* **TASKS AND EXERCISES**:
1 > Condense the paragraph in the grapevine forum thread that begins "So I am still looking everyone!" into a short bulleted list that keeps its main facts.
2 > Reproduce word for word the part of the grapevine forum thread starting at "when I have" and ending at "(Apr 9, 2013)".

* **PROVIDED PASSAGE**:
---+---
Try this source, http://wiemer.com/nursery/retail-vines/


----------



## NewOrleans (Apr 6, 2013)

saramc said:


> Try this source, http://wiemer.com/nursery/retail-vines/



Thanks, Sarmac! I will be contacting them Monday. You may have saved me a year wait!


----------



## saramc (Apr 7, 2013)

NewOrleans said:


> Thanks, Sarmac! I will be contacting them Monday. You may have saved me a year wait!



Have you called Double A and asked to be put on a waiting list? They may have people cancel an order.


----------



## NewOrleans (Apr 8, 2013)

when I have talked with Sue, she assured me they were completely out. I have also heard from a winemaker friend that weimer is out as well (that could explain why they have not called back)


So I am still looking everyone! any leads are greatly appreciated as the planting window is here and will close within the next month


----------



## saramc (Apr 9, 2013)

Maybe you can find something here: http://ngr.ucdavis.edu/varietyview.cfm?varietynum=3238

Check vintagenurseries.com

How many do you need?


----------



## NewOrleans (Apr 10, 2013)

thanks so much for the lead. I only need 18 for now 

I will post where and when I find them. So if there is no post, I am still looking


----------



## NewOrleans (Apr 10, 2013)

I found some riesling in California and in upstate NY (small roots) thanks for the help!


----------
---+---
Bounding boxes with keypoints
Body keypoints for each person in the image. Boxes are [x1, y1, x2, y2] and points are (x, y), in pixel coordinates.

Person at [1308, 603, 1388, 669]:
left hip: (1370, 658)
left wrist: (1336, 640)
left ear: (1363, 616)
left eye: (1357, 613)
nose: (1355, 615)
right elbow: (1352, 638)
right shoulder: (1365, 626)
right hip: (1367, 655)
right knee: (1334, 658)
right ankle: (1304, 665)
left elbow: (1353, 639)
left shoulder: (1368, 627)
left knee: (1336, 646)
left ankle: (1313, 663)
---+---
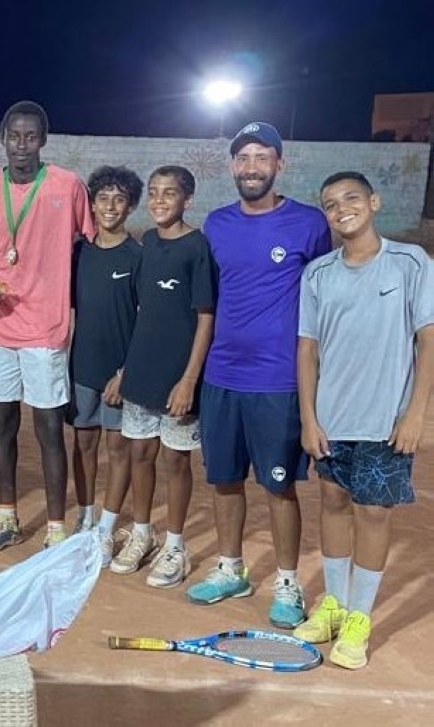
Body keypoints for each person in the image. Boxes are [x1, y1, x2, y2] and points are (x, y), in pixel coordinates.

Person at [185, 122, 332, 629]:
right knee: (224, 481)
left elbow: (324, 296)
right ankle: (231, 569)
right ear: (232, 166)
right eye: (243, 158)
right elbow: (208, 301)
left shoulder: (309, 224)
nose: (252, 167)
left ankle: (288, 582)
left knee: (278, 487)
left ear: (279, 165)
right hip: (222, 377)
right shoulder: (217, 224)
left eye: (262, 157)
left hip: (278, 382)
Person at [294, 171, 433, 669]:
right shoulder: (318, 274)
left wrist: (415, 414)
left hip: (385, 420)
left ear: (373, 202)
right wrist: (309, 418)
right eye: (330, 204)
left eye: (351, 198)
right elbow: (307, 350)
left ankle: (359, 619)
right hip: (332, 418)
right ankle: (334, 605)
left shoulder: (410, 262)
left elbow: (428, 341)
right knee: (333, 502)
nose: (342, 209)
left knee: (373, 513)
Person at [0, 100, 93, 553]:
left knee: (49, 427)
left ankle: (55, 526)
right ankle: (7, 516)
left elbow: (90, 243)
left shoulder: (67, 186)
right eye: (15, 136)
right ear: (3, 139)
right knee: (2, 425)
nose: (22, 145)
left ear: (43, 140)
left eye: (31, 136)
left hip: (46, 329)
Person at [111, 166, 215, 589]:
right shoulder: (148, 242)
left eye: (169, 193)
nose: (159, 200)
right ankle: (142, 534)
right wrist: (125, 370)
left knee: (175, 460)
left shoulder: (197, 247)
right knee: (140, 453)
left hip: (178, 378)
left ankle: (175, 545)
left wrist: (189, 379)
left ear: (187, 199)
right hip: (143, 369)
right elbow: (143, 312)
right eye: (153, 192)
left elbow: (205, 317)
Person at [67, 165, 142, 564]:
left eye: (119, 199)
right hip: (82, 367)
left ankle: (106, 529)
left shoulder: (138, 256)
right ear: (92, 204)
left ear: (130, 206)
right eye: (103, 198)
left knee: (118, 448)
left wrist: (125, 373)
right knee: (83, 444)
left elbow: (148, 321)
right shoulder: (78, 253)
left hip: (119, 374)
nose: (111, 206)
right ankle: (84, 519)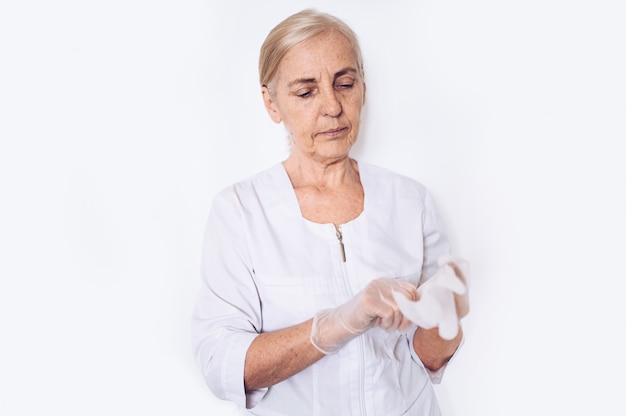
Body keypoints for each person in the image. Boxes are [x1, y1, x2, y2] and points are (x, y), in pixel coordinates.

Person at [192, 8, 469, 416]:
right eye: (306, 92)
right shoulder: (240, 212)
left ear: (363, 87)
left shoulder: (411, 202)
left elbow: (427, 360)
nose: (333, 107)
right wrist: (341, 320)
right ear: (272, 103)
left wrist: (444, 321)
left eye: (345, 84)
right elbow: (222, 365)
---+---
* **RESULTS FOR THE EXERCISE**:
1 >
- The search is still going on.
- Any leads are greatly appreciated.
- The planting window is here and will close within the next month.

2 >
when I have talked with Sue, she assured me they were completely out. I have also heard from a winemaker friend that weimer is out as well (that could explain why they have not called back)


So I am still looking everyone! any leads are greatly appreciated as the planting window is here and will close within the next month


----------



## saramc (Apr 9, 2013)